Posted by thegreatcerebral@reddit | sysadmin | View on Reddit | 19 comments

I have an old Dell R730. It is running VSphere and hosts our VMs. Redundant PSUs, each going to a separate UPS that have, what are reporting as "good batteries" as they have passed a self test. They are not network monitored so info out of them is pretty much non-existent.

Today we had the power literally flash like blinking your eyes. There were things plugged into the wall that rebooted but across the building nobody went down. Even initially the PCs didn't go down as they are on UPS units also.

All of a sudden it seems like the server rebooted (it did not SOUND like a reboot) and I did not press any button (although the BIOS may have it to resume power after it is restored).

I have VSphere telling me: Agent can't send heartbeats, host is down. Which I'm not sure how it logged that as it is a solo system running ESXi and then on top of that is where VSphere lives in its VM.

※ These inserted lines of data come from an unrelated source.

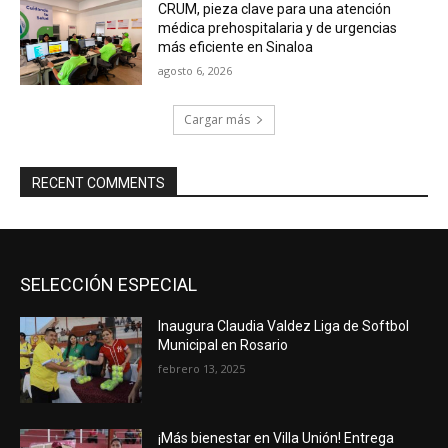
CRUM, pieza clave para una atención
médica prehospitalaria y de urgencias
más eficiente en Sinaloa
agosto 6, 2026
Cargar más
RECENT COMMENTS
SELECCIÓN ESPECIAL
Inaugura Claudia Valdez Liga de Softbol
Municipal en Rosario
febrero 13, 2025
¡Más bienestar en Villa Unión! Entrega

I am in IDRAC now and looking at the logs I see nothing past March 9th about power. Then I show today "System CPU Resetting":
Detailed Description:

System is performing a CPU reset because of system power off, power on or a warm reset like CTRL-ALT-DEL.

There is no keyboard attached to the server. Nobody was in the room except myself and I did not touch it as when I went in to check on the system had lights etc. so I didn't touch it.

I have SYS1003, SYS1001, SYS1000, and then a SYS1003:

SYS1003 - System CPU Resetting
SYS1001 - System is turning off
SYS1000 - System is turning on

The UPSs were always on as well. They did not have any errors on them and the batteries were still pegged at 100%.

The only thing I can gather is that the power dropped that fast that it somehow triggered the system to reboot itself?!? I do not have any kind of powerchute or anything like that software enabled and there is no tie-in to any UPS at all other than power cables.

I'm honestly baffled. If the unit would have just died from power loss I would think I would have seen something other than what I see in IDRAC logs. I see previously when I corrected an issue we had with where one of the PSUs was plugged in before and I see previously PSU1 power loss, redundancy lost etc. but nothing this time.

By my account it should have never gone down.

Anyone come across anything like that before?